Open kg opened 2 years ago
Can you elaborate on how the newly compiled/instantiated module would be supplied to the running code? As far as I can tell, the running code would need to be interrupted somehow so the instantiating JS can continue running to place the new functions in the table. This seems tricky both to spec and to implement.
On the other hand, it sounds like JS promise integration will help a lot with the jitting you're trying to do by letting the running code treat the asynchronous compilation and instantiation as though they were synchronous.
It wouldn't need to be interrupted, it would just poll using one of the threading APIs, similar to how a native JIT would do things like on-stack replacement. Right now the way my JIT is implemented, the interpreter has specially tagged entry points, and when it hits them it will run JITcode if available and JIT it synchronously if not. So it would be straightforward for me to check/poll an atomic variable each time I reach that point, and if JIT is finished wire up the function pointer. I don't think any of this would need to be intrusive or "push", we just need a way for JS or wasm code to "pull" a ready WASM module. I know at one point there was a draft web API proposal for a way for web workers to "pull" a posted message without yielding to the event loop, but it was dropped for reasons I don't recall. Something like that would also work here, it would at least let worker threads do this even if the main thread is forced to yield.

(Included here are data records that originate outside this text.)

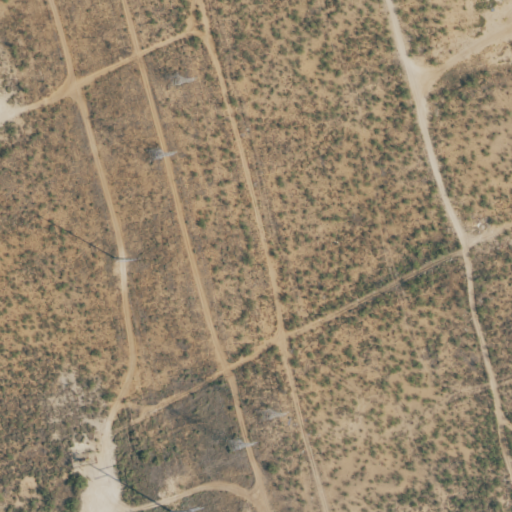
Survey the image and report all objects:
power tower: (165, 82)
power tower: (151, 156)
power tower: (112, 260)
power tower: (261, 417)
power tower: (231, 448)
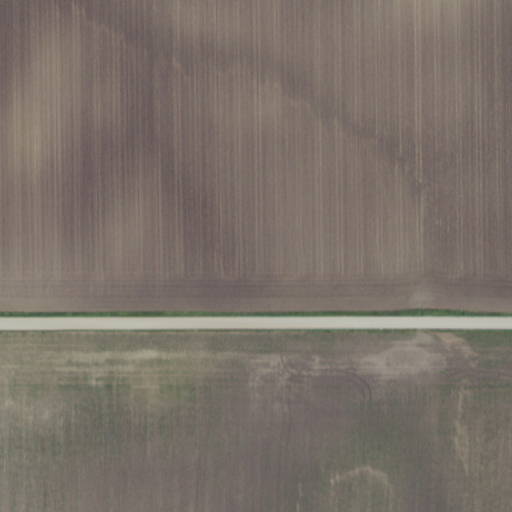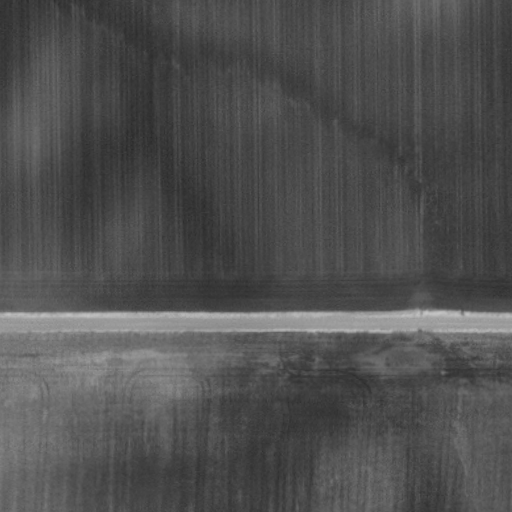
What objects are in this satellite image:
road: (256, 322)
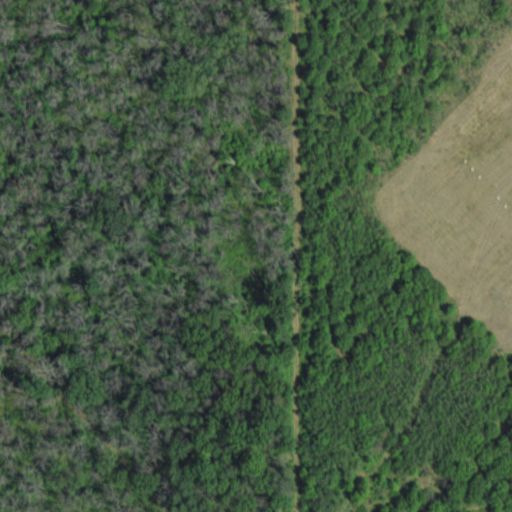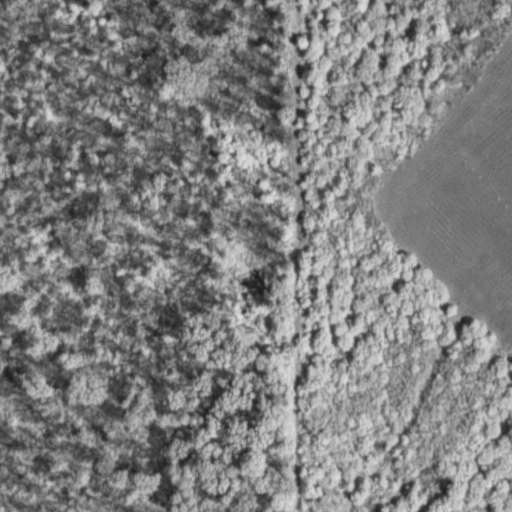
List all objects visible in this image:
airport: (464, 193)
road: (82, 417)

My assumption is that instantiation is comparatively cheap vs compile, so I would also be fine with that being synchronous as long as it works.
The promise integration proposal looks very interesting, so I'll give it a read.

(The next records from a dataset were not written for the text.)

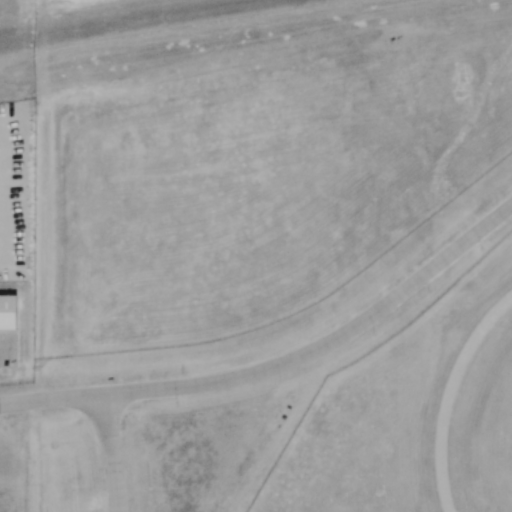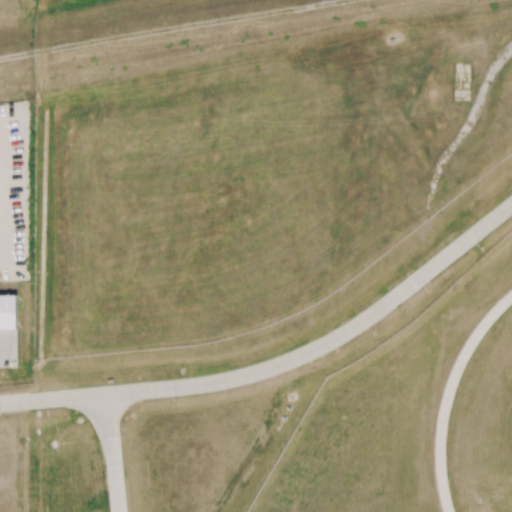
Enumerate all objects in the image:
road: (467, 123)
building: (7, 311)
road: (280, 365)
road: (448, 393)
airport: (310, 394)
road: (113, 453)
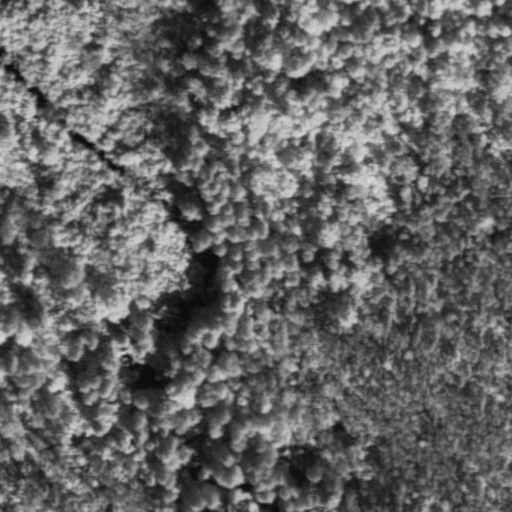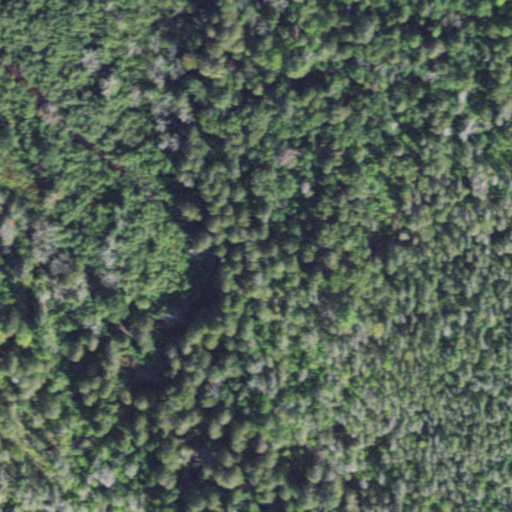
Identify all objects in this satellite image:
river: (0, 8)
river: (233, 259)
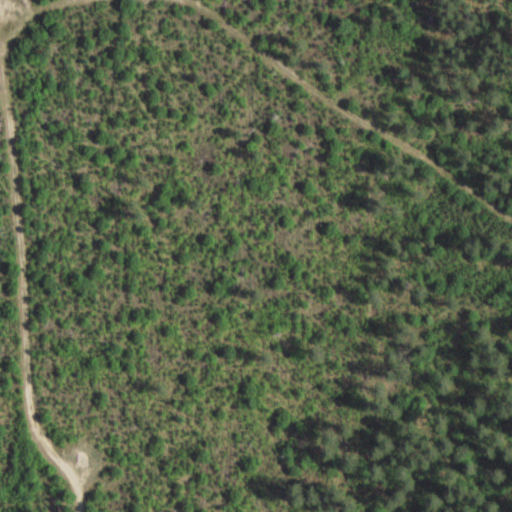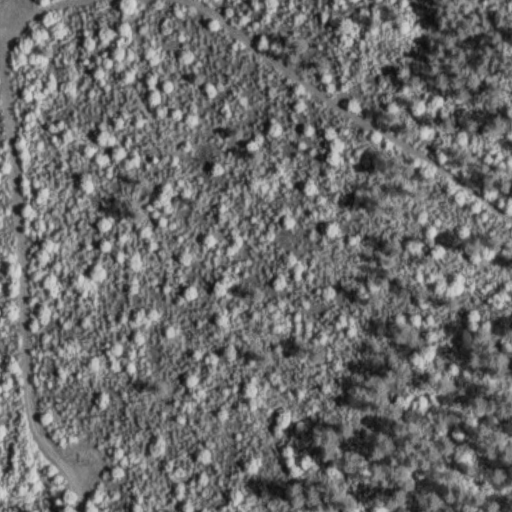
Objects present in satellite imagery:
road: (508, 194)
road: (22, 292)
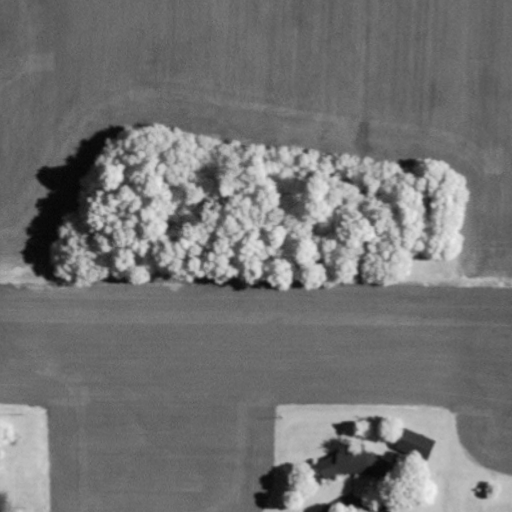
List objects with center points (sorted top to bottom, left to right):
building: (382, 459)
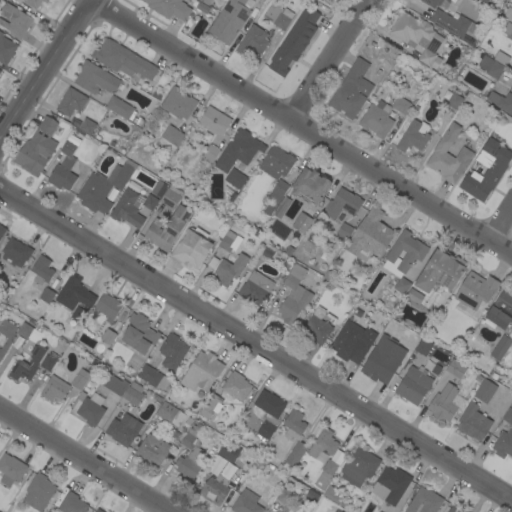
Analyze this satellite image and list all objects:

After thinking a bit, perhaps the solution is to not make the value visible to JS, so the thread safety issues are contained to WASM code that can be using atomics? Could the anyref type be combined with a global or a table somehow so that when the promise fulfills, the anyref representing the object is Eventually(tm) - ideally right away, but later if necessary - stored into the global? Then wasm can safely expose the value to JS (by calling out into a JS function synchronously and passing the anyref through). Of course this is much more complicated than my initial proposal, but it might be less terrifying. And if in any circumstances it's decided that it needs to go through an event loop turn, you could delay populating the global until the event loop pumps - you could probably polyfill this too, I think.
If we had shared globals or tables (in the sense of shared memories, where arbitrary concurrent modifications are allowed), I think it would be reasonable to provide a way for the compiled functions to be stored to those locations as soon as they became available due to background compilation. But without shared globals or tables, optimizers like binaryen will assume that globals can't change value at arbitrary times and would be free to optimize out the accesses that would have picked up the newly available functions.
Being able to pull messages from other threads without returning to the event loop would also be an interesting ability. I can see how that would be useful for sending new code between threads. JS promise integration (JSPI) will be able to emulate this by suspending the Wasm, returning to the event loop and handling pending messages in the normal way, then resuming the Wasm where it left off. That also won't need any kind of new shared tables or globals because optimizers will assume that the suspending import call can make arbitrary modifications to exported globals or tables already.
Because the synchronous Compile API has a 4kb limit in real-world implementations and the async/streaming APIs use a Promise, there's currently no way to implement a wasm equivalent of production JITs (that are able to synchronously or asynchronously JIT code while it is executing) - any jitted code cannot run until one or all of your threads have returned to the event loop for the compile promises to complete, and it may require two event loop turns because you first have to wait for compile and then wait for instantiate.
With threading support as it is, it seems like there is no reason why the streaming APIs could not somehow provide the compiled/instantiated module(s) to running code as soon as they are ready, though it would require some mechanism to ensure that any existing code expecting the promise completion to be delayed wouldn't break. This would allow implementing modern async JITs in a wasm environment even if applications spend multiple seconds with the current thread blocked, as is not uncommon in real software during startup, asset loading, etc.
At present the JIT i'm implementing provides big performance gains for software but the 4KB limit means it's not realistic to JIT larger methods or modules containing multiple methods, which means I have to stress various parts of the browser runtime by potentially having hundreds or thousands of tiny modules.
Having to wait for an event loop turn also introduces a potential deadlock or deadlock-adjacent problem where you need to wait for all of your threads to return to the event loop, so that you can ensure the new function pointer(s) you're introducing actually point to a function in every thread. Otherwise, thread 3 might try to call the new jitted function pointer (because it's visible in the shared heap) before the event loop has pumped to actually instantiate the module and allow registering the function in that thread's function pointer table.
My proposed way to signal this to the streaming APIs would be:
Another simpler option would be a removal of the 4kb limit on Compile as long as there is some way to realistically utilize it here. I would be OK with being forced to Compile on a worker, but then I'm stuck in event loop hell again because there is (AFAIK) no way to transfer the resulting module/instance to other threads synchronously.
Of course the 4kb limit would also be less of a nuisance if wasm bytecode wasn't so verbose, but that seems hard to fix in a straightforward way, it would require a bunch of new opcodes like 'dup' or some other mechanism to allow making smaller modules that don't secretly take an eternity to compile.